Не знаю, как точнее передать мое душевное состояние в эту минуту. Когда душой овладевает одна мысль, нет возможности помешать словам слететь с уст. Ошибка, однажды допущенная, имеет роковую силу вроде той, которую приписывают взгляду гремучей змеи. Она вовлекает нас в следующую ошибку. Она лишает нас той гордой веры в наши собственные силы, которой мы обязаны столь многими из наших добродетелей. Любопытство – беспокойное свойство. Оно часто увлекает нас вперед тем неудержимее, чем больше опасность, связанная с его удовлетворением.

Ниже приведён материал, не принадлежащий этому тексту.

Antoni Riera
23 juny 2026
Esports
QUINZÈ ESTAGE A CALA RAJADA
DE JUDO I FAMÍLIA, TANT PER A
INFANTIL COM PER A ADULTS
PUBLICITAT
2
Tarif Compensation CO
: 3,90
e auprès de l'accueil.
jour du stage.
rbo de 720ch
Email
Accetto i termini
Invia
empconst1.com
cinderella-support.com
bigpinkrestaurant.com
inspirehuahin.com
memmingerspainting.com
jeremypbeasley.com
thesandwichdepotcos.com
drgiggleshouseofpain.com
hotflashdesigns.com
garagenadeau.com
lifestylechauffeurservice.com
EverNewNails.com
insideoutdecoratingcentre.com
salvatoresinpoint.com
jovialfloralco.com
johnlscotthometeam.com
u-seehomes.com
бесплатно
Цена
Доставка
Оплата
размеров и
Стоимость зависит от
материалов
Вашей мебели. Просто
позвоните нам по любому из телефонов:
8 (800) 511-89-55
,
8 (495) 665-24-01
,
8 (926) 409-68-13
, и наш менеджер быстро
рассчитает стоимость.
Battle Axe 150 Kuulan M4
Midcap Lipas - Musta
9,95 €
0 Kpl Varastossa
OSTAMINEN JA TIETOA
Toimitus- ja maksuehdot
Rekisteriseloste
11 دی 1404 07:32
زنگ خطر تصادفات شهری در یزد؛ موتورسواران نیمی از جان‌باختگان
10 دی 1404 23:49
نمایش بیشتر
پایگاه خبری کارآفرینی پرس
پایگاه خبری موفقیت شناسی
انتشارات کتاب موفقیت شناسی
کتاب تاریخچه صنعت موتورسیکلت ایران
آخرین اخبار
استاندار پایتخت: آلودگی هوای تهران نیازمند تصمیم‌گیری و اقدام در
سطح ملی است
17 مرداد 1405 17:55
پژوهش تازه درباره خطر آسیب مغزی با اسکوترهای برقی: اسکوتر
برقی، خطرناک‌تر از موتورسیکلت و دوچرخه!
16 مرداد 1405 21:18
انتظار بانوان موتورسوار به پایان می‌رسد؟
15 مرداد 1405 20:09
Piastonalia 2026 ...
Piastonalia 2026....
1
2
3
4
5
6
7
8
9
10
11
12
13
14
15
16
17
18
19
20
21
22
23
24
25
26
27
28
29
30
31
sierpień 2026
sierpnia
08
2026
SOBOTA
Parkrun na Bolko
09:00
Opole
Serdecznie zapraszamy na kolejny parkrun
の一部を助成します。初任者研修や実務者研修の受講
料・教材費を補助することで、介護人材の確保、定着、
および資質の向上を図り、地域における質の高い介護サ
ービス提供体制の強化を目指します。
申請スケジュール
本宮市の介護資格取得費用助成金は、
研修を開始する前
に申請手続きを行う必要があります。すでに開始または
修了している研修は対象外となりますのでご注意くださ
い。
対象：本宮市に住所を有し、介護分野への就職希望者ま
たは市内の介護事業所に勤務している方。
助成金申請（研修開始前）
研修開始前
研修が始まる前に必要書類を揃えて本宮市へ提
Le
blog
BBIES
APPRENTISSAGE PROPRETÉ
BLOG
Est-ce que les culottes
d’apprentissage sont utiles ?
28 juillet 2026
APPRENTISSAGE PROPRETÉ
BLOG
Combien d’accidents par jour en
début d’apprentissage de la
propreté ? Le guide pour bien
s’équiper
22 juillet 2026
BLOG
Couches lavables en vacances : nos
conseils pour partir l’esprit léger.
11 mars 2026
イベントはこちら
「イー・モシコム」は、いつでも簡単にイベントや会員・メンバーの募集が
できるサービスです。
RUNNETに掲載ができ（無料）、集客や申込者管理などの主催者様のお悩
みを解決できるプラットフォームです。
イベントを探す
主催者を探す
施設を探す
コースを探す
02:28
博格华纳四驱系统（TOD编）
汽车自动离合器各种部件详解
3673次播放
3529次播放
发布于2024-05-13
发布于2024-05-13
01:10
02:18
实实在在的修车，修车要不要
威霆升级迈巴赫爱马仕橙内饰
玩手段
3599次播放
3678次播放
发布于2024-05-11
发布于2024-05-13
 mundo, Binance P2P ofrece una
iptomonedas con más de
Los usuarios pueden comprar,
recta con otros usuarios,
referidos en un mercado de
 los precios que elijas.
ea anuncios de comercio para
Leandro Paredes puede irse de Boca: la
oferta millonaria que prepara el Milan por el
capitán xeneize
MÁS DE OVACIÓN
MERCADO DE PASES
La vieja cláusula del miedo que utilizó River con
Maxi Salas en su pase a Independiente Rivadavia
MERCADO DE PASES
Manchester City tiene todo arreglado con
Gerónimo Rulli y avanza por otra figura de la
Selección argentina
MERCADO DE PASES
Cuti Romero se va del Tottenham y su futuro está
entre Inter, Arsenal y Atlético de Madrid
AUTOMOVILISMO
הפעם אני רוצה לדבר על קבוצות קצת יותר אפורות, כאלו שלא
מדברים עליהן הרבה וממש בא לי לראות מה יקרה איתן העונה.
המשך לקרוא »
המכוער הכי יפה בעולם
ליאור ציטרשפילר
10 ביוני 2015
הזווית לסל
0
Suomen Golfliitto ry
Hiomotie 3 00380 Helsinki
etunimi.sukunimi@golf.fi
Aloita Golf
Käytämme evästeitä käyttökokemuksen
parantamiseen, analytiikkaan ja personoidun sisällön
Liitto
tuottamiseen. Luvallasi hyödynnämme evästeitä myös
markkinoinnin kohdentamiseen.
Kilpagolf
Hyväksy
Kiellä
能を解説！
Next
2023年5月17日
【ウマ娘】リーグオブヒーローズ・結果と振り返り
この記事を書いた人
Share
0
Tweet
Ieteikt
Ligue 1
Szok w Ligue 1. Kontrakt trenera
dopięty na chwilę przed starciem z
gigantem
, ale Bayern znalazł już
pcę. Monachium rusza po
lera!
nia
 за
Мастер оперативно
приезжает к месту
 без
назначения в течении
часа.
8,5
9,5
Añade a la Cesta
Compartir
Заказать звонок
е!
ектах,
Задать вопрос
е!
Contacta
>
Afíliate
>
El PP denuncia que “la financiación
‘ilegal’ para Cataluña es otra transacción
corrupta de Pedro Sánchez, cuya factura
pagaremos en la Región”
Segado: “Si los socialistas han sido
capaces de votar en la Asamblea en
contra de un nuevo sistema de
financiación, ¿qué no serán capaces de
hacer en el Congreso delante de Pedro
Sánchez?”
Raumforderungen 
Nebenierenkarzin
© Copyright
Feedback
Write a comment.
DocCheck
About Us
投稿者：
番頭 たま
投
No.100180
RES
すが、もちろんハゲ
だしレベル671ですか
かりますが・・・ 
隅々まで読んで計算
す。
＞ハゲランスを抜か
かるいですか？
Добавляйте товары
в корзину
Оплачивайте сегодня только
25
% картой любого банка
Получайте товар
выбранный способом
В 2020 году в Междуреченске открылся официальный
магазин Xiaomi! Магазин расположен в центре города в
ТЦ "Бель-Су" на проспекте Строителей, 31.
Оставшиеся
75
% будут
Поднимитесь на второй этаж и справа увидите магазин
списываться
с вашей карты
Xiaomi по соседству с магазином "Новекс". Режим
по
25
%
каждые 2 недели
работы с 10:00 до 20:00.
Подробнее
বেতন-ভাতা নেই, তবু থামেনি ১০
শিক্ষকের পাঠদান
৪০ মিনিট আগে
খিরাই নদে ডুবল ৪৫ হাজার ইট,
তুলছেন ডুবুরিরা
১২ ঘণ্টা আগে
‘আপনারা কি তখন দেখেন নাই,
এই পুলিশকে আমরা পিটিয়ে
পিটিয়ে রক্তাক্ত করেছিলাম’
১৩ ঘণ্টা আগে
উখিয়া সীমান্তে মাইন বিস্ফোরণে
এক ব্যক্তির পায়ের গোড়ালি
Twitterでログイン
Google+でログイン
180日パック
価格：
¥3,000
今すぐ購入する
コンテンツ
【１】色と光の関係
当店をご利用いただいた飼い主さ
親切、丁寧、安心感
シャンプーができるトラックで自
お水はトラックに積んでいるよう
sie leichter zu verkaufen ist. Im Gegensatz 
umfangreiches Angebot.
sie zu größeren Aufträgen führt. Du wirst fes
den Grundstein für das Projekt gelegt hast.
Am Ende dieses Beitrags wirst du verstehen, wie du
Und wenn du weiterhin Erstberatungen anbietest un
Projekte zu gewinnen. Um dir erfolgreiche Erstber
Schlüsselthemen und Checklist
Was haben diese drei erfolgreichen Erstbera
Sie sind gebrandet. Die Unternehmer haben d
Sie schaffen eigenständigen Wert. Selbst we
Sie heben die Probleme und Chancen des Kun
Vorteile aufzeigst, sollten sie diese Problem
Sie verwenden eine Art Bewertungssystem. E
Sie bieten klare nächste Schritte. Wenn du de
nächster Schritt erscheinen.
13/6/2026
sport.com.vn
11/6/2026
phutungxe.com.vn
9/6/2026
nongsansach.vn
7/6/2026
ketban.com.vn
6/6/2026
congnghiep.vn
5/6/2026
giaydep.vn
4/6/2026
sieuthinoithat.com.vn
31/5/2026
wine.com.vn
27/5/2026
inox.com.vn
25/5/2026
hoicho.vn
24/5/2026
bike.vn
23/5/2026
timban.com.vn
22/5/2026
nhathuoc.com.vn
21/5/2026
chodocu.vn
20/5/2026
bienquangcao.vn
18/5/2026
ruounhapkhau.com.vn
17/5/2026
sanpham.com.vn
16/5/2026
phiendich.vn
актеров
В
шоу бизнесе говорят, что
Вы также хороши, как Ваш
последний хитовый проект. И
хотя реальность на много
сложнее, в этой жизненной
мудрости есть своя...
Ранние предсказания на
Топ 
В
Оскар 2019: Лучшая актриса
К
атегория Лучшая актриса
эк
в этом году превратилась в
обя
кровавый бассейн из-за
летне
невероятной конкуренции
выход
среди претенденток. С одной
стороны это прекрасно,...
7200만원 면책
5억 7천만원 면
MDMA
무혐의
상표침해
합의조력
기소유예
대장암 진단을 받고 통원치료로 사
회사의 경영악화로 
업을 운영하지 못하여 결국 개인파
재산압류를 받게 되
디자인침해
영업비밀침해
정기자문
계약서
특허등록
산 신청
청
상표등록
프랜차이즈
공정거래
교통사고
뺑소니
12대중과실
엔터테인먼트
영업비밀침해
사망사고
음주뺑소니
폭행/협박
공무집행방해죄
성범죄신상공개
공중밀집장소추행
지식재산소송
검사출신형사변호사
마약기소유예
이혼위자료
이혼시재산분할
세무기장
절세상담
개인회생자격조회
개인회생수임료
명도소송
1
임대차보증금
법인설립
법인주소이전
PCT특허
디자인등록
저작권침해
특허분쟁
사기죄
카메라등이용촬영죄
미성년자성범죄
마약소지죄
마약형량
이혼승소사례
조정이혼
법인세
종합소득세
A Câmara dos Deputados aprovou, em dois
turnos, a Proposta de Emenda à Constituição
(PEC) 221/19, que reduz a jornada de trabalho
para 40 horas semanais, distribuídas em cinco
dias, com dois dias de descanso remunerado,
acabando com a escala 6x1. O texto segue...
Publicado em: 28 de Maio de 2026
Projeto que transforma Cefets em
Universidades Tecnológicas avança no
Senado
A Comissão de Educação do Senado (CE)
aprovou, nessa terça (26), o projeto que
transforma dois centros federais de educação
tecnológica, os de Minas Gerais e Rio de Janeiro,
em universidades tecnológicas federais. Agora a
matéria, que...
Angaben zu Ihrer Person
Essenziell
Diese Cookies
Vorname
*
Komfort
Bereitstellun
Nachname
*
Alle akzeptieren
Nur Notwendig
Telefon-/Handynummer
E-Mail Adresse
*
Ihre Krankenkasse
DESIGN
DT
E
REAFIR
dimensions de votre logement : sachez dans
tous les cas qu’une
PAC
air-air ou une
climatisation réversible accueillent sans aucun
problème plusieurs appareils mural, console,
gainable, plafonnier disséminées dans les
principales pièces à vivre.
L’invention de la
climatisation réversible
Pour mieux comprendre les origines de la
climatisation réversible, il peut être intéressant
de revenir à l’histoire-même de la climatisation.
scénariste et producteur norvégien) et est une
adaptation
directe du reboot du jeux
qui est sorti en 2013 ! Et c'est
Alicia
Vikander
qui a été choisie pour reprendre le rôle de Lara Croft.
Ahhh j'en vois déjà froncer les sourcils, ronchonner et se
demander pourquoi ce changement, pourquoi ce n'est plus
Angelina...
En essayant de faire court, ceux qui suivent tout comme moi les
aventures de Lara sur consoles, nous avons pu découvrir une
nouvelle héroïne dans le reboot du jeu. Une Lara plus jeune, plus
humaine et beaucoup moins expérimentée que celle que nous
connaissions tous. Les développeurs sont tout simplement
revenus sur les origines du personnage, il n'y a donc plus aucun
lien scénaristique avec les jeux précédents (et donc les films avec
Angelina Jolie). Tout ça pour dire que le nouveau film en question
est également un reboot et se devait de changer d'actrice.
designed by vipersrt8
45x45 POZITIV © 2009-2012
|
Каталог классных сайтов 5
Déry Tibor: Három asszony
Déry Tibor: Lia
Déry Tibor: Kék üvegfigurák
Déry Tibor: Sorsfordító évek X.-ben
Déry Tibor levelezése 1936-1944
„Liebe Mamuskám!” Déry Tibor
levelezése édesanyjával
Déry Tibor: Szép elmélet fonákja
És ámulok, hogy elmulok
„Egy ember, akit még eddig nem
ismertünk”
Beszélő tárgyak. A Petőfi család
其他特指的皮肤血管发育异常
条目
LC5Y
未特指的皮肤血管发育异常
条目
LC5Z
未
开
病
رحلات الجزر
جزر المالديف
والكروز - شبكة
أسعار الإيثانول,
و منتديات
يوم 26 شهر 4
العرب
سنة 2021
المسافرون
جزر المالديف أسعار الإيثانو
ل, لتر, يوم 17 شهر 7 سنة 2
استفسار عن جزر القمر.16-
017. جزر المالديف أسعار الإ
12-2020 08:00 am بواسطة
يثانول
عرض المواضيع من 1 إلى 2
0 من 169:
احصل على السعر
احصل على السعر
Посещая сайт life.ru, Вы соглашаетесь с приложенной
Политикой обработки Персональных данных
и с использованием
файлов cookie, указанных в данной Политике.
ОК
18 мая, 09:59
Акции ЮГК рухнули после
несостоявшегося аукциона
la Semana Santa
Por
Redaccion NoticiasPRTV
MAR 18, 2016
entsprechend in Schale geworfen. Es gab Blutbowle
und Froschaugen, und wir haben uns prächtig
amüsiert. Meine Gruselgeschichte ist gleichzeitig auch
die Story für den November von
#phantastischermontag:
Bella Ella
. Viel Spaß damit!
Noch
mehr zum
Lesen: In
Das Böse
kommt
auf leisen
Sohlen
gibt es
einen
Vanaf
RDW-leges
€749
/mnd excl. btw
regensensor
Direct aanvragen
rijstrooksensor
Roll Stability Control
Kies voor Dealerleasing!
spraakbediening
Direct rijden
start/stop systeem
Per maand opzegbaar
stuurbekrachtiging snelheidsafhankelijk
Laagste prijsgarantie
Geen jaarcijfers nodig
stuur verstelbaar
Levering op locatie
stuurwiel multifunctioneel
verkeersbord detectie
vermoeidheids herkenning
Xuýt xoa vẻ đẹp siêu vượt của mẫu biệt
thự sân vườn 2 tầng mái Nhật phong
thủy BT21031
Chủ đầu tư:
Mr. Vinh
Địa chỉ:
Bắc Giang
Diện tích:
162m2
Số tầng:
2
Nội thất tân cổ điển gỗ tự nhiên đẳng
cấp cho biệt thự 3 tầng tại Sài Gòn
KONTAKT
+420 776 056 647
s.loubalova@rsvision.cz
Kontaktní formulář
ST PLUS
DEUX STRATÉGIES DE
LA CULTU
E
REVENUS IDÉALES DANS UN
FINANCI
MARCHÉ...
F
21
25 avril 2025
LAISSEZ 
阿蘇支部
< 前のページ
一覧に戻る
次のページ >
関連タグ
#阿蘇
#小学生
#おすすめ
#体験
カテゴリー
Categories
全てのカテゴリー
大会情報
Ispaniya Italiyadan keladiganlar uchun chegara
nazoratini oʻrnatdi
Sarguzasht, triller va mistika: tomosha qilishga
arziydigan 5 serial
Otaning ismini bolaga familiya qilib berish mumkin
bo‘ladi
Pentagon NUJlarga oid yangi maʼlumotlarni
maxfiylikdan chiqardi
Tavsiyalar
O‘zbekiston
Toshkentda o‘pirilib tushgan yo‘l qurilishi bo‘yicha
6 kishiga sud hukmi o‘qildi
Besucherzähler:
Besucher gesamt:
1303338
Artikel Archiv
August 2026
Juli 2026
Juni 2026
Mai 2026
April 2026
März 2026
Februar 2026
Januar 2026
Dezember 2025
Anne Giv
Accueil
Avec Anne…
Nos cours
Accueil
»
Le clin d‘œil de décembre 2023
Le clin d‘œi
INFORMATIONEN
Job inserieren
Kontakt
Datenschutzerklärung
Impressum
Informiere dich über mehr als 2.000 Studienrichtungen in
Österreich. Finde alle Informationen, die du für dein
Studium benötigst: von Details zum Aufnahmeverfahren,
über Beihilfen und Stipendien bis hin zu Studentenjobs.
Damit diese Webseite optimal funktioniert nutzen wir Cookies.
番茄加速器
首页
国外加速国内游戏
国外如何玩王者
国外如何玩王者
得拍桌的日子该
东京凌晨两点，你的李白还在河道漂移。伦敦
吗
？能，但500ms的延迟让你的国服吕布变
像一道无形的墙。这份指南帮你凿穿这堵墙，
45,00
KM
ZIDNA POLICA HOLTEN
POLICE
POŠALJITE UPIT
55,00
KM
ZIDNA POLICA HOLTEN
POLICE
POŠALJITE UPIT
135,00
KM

– Клит был человек очень грубого и вызывающего поведения, не правда ли? – сказал я.
Мистер Фокленд понял все значение моего вопроса. Он посмотрел на меня своим проницательным взглядом, как будто хотел заглянуть в самую глубину моей души, и тотчас отвел глаза; я успел заметить, что его охватила судорожная дрожь, в которой, – хотя она и была подавлена внутренним усилием, а потому почти незаметна, – было что-то страшное. Он бросил то, чем был занят в эту минуту, сердито прошелся по комнате; лицо его мало-помалу приняло выражение как бы сверхъестественной жестокости; он вдруг вышел из комнаты и, уходя, с такой силой захлопнул за собой дверь, что, казалось, весь дом задрожал.
«Что это, – подумал я, – плод сознания своей вины или негодование, которое испытывает честный человек при незаслуженном обвинении?»